How to Keep Better Posture Throughout the Day

Woman stretching at her desk

Poor posture can have negative health effects, but you can do several easy things to keep better posture during the day. Working from home or spending long hours at the office can amplify the potential effects of slouching when you’re working. These effects can include back pain, breathing problems and digestive problems, just to mention a few potential health complications. However, you can try some small changes to help improve posture and hopefully avoid these issues.

Schedule Activity Breaks

Staying in one position too long can increase the tendency to slouch forward. It can also make your shoulders and neck feel stiff and achy. One potential solution is to schedule activity breaks. Consider adding one or more longer breaks for performing some core strengthening exercises and short breaks for stretching. Strengthening core muscles can help you maintain good posture by protecting your spine. However, be sure to check with your doctor before taking on any new exercise regimen.

Try Some Stretching Exercises

In addition to performing some strength-building exercises to support your core muscles, include some stretching exercises in your regular fitness routine. This can mean ergonomic stretches to accommodate the way you move when you’re working. It can also mean yoga stretches as part of your regular workout. Additionally, if you can’t get away from your workstation, consider doing a few desktop yoga stretches to work tightness out of your upper back, shoulder and neck muscles.

Be Aware of Your Posture

Take time to focus on your posture several times during the day, especially if you find you slouch forward when you work. This can apply whether you work in a standing or seated position. When seated, sit up straight. When standing to work, hold yourself upright.

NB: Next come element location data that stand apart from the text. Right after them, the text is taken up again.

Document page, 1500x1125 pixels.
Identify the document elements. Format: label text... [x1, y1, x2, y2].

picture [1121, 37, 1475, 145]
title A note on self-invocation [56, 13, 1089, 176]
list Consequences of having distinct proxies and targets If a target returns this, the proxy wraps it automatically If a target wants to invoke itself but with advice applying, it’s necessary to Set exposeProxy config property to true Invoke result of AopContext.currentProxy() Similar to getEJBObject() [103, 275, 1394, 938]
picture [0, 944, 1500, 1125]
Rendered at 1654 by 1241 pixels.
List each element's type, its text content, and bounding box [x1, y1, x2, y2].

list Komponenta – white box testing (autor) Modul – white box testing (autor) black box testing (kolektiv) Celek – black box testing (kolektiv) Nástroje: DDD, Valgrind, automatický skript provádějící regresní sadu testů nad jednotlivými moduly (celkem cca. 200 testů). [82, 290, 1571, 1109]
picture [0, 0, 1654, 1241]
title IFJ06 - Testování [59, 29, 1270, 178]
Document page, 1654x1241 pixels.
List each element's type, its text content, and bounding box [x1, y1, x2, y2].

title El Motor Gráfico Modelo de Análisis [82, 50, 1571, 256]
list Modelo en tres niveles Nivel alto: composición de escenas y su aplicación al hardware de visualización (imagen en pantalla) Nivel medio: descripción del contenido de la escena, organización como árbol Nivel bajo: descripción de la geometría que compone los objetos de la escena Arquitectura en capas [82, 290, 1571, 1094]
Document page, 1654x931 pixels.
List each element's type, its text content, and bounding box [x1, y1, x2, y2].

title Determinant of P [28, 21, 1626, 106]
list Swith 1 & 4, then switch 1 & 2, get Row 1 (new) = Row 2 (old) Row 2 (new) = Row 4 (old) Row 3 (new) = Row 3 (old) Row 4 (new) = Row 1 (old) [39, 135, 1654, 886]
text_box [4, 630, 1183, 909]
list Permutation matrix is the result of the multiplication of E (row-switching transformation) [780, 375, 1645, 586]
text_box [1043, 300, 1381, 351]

  • Consider stretching your arms and shoulders back gently to relieve tension if you find it’s building up in those muscles.
  • Draw your abdominal muscles inward while raising the top of your head upward.
  • Pull your shoulders back slightly to straighten your spine.
  • Try to never be rough with yourself when adjusting your position. This shouldn’t jostle your spine or involve any aggressive movements.

Manage Your Weight

Carrying excess pounds puts extra strain on your spine. It can pull your body in uncomfortable ways. It can also make you slouch forward or lean too far back in chairs when you’re seated for work. If you’re carrying extra weight, losing it can make it easier to improve your posture. If you’re already at a healthy body weight, maintaining it can help you avoid the kind of complications that are caused by poor posture.

Get a Supportive Chair

If your chair holds your body in an uncomfortable position, it can compromise your posture. A chair that’s the wrong height can cause your legs to fall asleep or get stiff when you’re working. Additionally, a chair that offers one person ergonomic support won’t necessarily offer that same level of support for someone who is a different height. Lumbar support can also help some people when it comes to better posture. If you aren’t able to switch chairs, you may be able to add a lumbar pillow to help support your spine.

Alternate Between Sitting and Standing

When you’re working from home, take advantage of having the freedom to switch between working at a desk and standing up to work. Consider getting a standing desk or taking your laptop to the kitchen counter as a way to stretch your legs and avoid sitting in one position for too long. Additionally, it gives you a change of scenery which might improve your mood while supporting your posture.

Understand Your Osteoporosis Risk

With osteoporosis, your bones, including your spine, get weaker and can eventually break. Fighting this disease, which is also referred to as brittle bone disease, can help you keep better posture. Some specific things you can do to support the health of your bones and reduce osteoporosis risk include:

  • Eat foods that contain calcium and vitamin D
  • Take a supplement that contains calcium and vitamin D
  • Engage in weight-bearing exercise
  • Avoid exercises that twist your spine
  • Avoid actions that make you bend forward frequently

Don’t Curl Up on the Sofa to Work

It can be tempting to take your laptop to your favorite spot on the sofa or your favorite recliner. A short time in your comfortable spot is typically fine. However, it’s generally best to avoid spending long hours working in these positions. Curling up on the sofa, for example, can twist your spine.

Sinking into the plush upholstery of your recliner can also affect the circulation in your legs and cause you to lean to the side if you put your laptop on the arm of the chair. Then, when you try to stand up, you may find yourself stiff and achy with your posture negatively affected.

Position Computer Monitors at Eye Level

An improperly positioned computer monitor can cause you to spend a lot of time leaning forward to see it clearly. You should ideally be able to view the entire screen clearly by moving just your eyes. If you find it’s still hard to see the monitor after it’s adjusted at eye level, you can try increasing the font size on your screen. You can also try adjusting the monitor’s brightness to make it easy to see without compromising your posture by leaning forward.

Protect Your Ears

It might seem like ears are part of a completely different body system than your posture. However, long phone calls can cause you to tip your head to one side, especially if you prop the phone on your shoulder. Using earphones or a headset can make it easier to hold your head upright and maintain good posture when you’re on the phone.